MATERIAL PROVIDED:

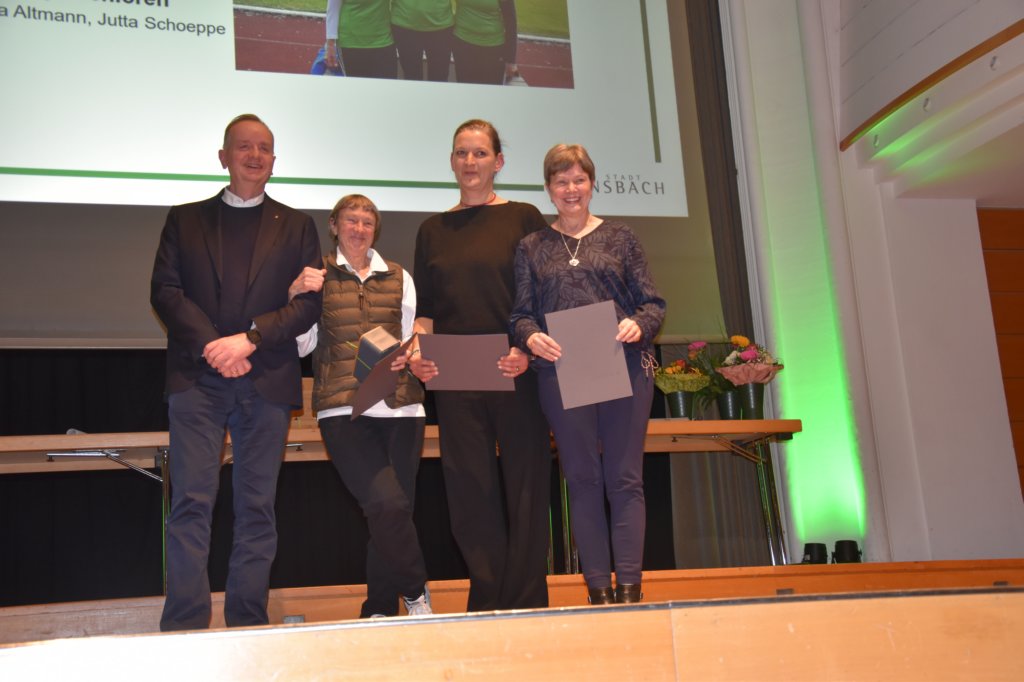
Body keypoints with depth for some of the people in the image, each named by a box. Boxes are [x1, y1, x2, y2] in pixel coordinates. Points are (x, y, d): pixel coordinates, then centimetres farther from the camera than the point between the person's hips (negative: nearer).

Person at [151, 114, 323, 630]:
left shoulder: (296, 227, 14)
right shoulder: (185, 219, 14)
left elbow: (309, 303, 3)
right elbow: (165, 292, 3)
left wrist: (249, 339, -11)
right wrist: (212, 345, -11)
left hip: (267, 380, 1)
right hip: (197, 377, 0)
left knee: (256, 507, 2)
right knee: (191, 503, -6)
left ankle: (248, 623, 9)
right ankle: (184, 626, -2)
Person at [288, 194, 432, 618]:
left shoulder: (398, 278, 17)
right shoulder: (316, 277, 10)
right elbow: (302, 345, 4)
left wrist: (407, 358, -4)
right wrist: (294, 296, -10)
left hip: (400, 407, 3)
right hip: (343, 410, -3)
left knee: (392, 511, 2)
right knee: (387, 503, -19)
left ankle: (379, 611, 17)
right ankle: (416, 593, 2)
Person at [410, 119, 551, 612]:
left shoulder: (523, 218, 5)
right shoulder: (433, 230, 15)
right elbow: (425, 308, 14)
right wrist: (417, 353, -4)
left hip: (517, 375, -3)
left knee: (524, 485, 0)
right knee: (471, 489, 2)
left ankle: (525, 602, 9)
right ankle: (488, 604, 11)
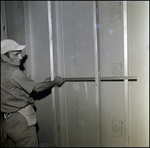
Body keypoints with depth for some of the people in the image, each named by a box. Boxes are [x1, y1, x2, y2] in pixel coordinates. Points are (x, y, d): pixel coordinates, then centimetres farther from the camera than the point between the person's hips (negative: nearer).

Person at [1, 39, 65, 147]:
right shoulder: (13, 72, -21)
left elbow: (26, 88, 11)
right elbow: (36, 88, -15)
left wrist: (45, 83, 7)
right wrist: (54, 82, -1)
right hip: (21, 120, -9)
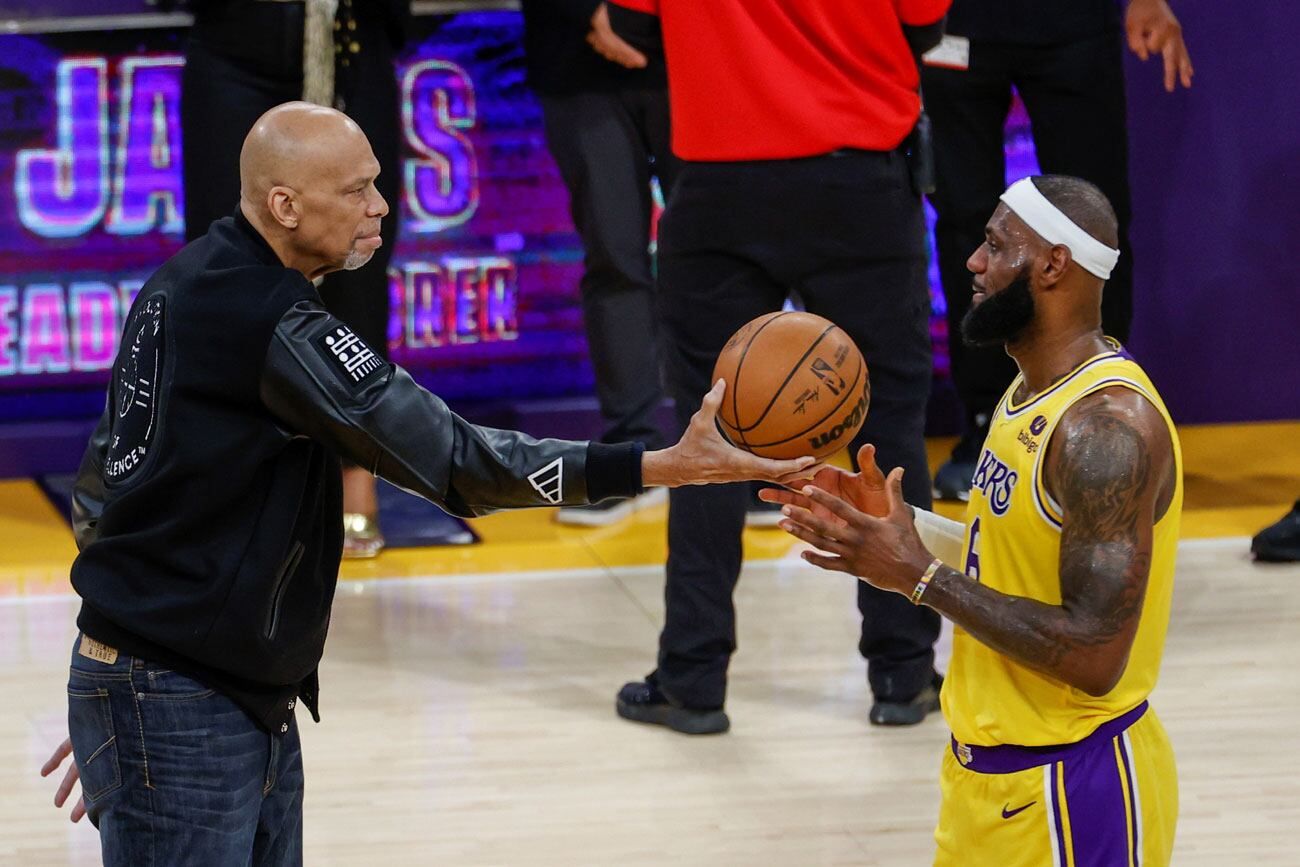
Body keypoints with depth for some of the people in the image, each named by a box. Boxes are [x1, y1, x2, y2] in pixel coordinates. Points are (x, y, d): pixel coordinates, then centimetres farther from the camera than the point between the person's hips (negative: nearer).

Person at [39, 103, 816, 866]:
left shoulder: (185, 285, 10)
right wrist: (662, 467, -26)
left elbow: (99, 488, 17)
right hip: (175, 718, -10)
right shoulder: (268, 321, -21)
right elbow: (452, 459, -25)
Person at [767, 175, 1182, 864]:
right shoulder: (1034, 390, 7)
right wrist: (898, 525, 3)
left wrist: (920, 576, -24)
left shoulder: (1108, 426, -23)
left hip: (1071, 791, -9)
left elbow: (1093, 657, -27)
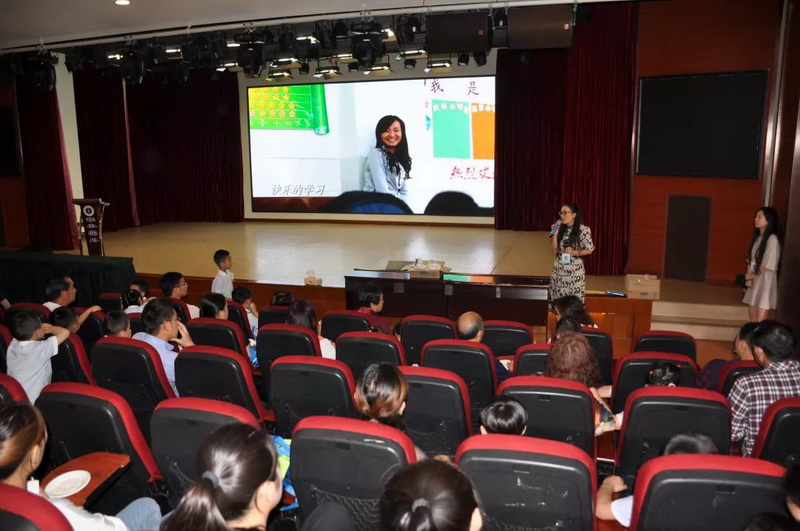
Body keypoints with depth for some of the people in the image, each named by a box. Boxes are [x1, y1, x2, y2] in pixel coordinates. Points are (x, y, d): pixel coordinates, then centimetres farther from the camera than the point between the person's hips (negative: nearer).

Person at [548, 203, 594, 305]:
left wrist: (574, 252, -17)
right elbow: (553, 251, 1)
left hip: (575, 270, -4)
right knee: (557, 300, 6)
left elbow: (589, 250, -3)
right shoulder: (560, 229, 2)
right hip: (559, 269, 4)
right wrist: (555, 234, -10)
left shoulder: (583, 230, -9)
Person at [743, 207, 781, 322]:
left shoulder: (772, 239, -15)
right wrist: (748, 277, -5)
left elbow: (768, 266, -15)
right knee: (752, 321, 12)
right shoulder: (757, 237, 10)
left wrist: (752, 276, 0)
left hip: (765, 283, -8)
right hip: (754, 283, 8)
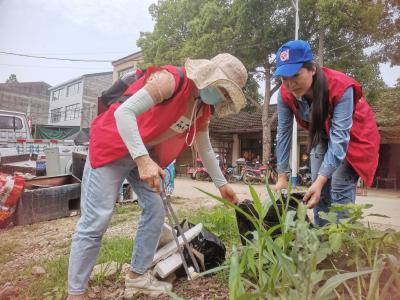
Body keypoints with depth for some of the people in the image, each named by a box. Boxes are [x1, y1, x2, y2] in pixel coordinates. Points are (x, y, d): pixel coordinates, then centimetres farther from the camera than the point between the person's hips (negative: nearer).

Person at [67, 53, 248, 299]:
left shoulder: (203, 108, 2)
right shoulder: (171, 79, -24)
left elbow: (205, 149, 13)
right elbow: (123, 111, -32)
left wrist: (221, 184, 17)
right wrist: (142, 159, -40)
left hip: (146, 154, 8)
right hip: (113, 145, -8)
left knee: (156, 210, 3)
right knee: (96, 220, -8)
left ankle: (137, 276, 19)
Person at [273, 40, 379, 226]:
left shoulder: (341, 88, -36)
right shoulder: (285, 94, -23)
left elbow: (340, 136, -39)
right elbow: (284, 133, -18)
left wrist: (320, 180, -46)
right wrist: (282, 176, -20)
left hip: (353, 135, -4)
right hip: (322, 135, 4)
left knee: (340, 186, -16)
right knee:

PROBLEM STATEMENT: Rewrite the whole listing above, changing "centimetres" to "centimeters" wherever it occurs and keeping everything else the same. Omit the pictures.

ANSWER BOX:
Body keypoints with depth for some of the people in the image, each named by a box. Boxes are [x1, y1, x2, y2] in pixel coordinates. Points are (x, y, d): pixel coordinates, then centimeters farther from the camera than the point between the person's hips (negative: nearer).

Person at [151, 114, 323, 630]:
left shoulder: (296, 227, 14)
right shoulder: (185, 219, 14)
left elbow: (309, 303, 3)
right elbow: (165, 292, 3)
left wrist: (249, 339, -11)
right wrist: (212, 345, -11)
left hip: (267, 380, 1)
right hip: (197, 377, 0)
left knee: (256, 507, 2)
right knee: (191, 503, -6)
left ankle: (248, 623, 9)
right ankle: (184, 626, -2)
Person at [288, 194, 432, 618]:
left shoulder: (398, 278, 17)
right shoulder: (316, 277, 10)
right elbow: (302, 345, 4)
left wrist: (407, 358, -4)
right wrist: (294, 296, -10)
left hip: (400, 407, 3)
right hip: (343, 410, -3)
left knee: (392, 511, 2)
right knee: (387, 503, -19)
left ankle: (379, 611, 17)
right ankle: (416, 593, 2)
Person at [410, 119, 551, 612]:
left shoulder: (523, 218, 5)
right shoulder: (433, 230, 15)
right elbow: (425, 308, 14)
right wrist: (417, 353, -4)
left hip: (517, 375, -3)
left knee: (524, 485, 0)
right knee: (471, 489, 2)
left ankle: (525, 602, 9)
right ankle: (488, 604, 11)
Body keypoints with depth for some of the people in the image, each named by a box. Boxes are [x1, y1, x2, y2] in pixel coordinates. Points are (x, y, d): pixel coordinates, then centimeters farther from the camera than the point between the person's hips (negative: nearer).

Person at [1, 39, 65, 147]:
right shoulder: (13, 72, -21)
left elbow: (26, 88, 11)
right elbow: (36, 88, -15)
left wrist: (45, 83, 7)
right wrist: (54, 82, -1)
right hip: (21, 120, -9)
Body keypoints with depth for some of the people in the image, each named by a box. Boxes are [x1, y1, x2, y2] in pixel coordinates. Points are (x, y, d): pixel coordinates, then centimeters farther from the camera than the point between the person's hips (negative: nearer).

Person at [39, 103, 816, 866]:
left shoulder: (185, 285, 10)
right wrist: (662, 467, -26)
left elbow: (99, 488, 17)
right hip: (175, 718, -10)
right shoulder: (268, 321, -21)
right elbow: (452, 459, -25)
Person at [767, 175, 1182, 864]:
right shoulder: (1034, 390, 7)
right wrist: (898, 525, 3)
left wrist: (920, 576, -24)
left shoulder: (1108, 426, -23)
left hip: (1071, 791, -9)
left elbow: (1093, 657, -27)
Body keypoints with depth for some of the people in the image, each named by a box. Boxes are [x1, y1, x2, y2] in pixel coordinates. Points are (x, y, d): pixel coordinates, then centimeters farther from the camera than the point between the person's hips (negative: nearer).

Person at [548, 203, 594, 305]:
left wrist: (574, 252, -17)
right elbow: (553, 251, 1)
left hip: (575, 270, -4)
right knee: (557, 300, 6)
left elbow: (589, 250, -3)
right shoulder: (560, 229, 2)
right hip: (559, 269, 4)
right wrist: (555, 234, -10)
left shoulder: (583, 230, -9)
Person at [743, 207, 781, 322]:
left shoulder: (772, 239, -15)
right wrist: (748, 277, -5)
left elbow: (768, 266, -15)
right knee: (752, 321, 12)
right shoulder: (757, 237, 10)
left wrist: (752, 276, 0)
left hip: (765, 283, -8)
right hip: (754, 283, 8)
Body keypoints with depth for some of the people in the image, each named by a box. Boxes are [x1, y1, x2, y2] in pixel coordinates. Points are (x, y, d): pixel coordinates, then centimeters farther from the camera than the point between the person's hips (negative: nearer).

Person at [67, 53, 248, 299]:
left shoulder: (203, 108, 2)
right shoulder: (171, 79, -24)
left elbow: (205, 149, 13)
right elbow: (123, 111, -32)
left wrist: (221, 184, 17)
right wrist: (142, 159, -40)
left hip: (146, 154, 8)
right hip: (113, 145, -8)
left knee: (156, 210, 3)
right knee: (96, 220, -8)
left ankle: (137, 276, 19)
Person at [273, 40, 379, 226]:
left shoulder: (341, 88, -36)
right shoulder: (285, 94, -23)
left elbow: (340, 136, -39)
right elbow: (284, 133, -18)
left wrist: (320, 180, -46)
right wrist: (282, 176, -20)
left hip: (353, 135, -4)
right hip: (322, 135, 4)
left knee: (340, 186, -16)
right knee:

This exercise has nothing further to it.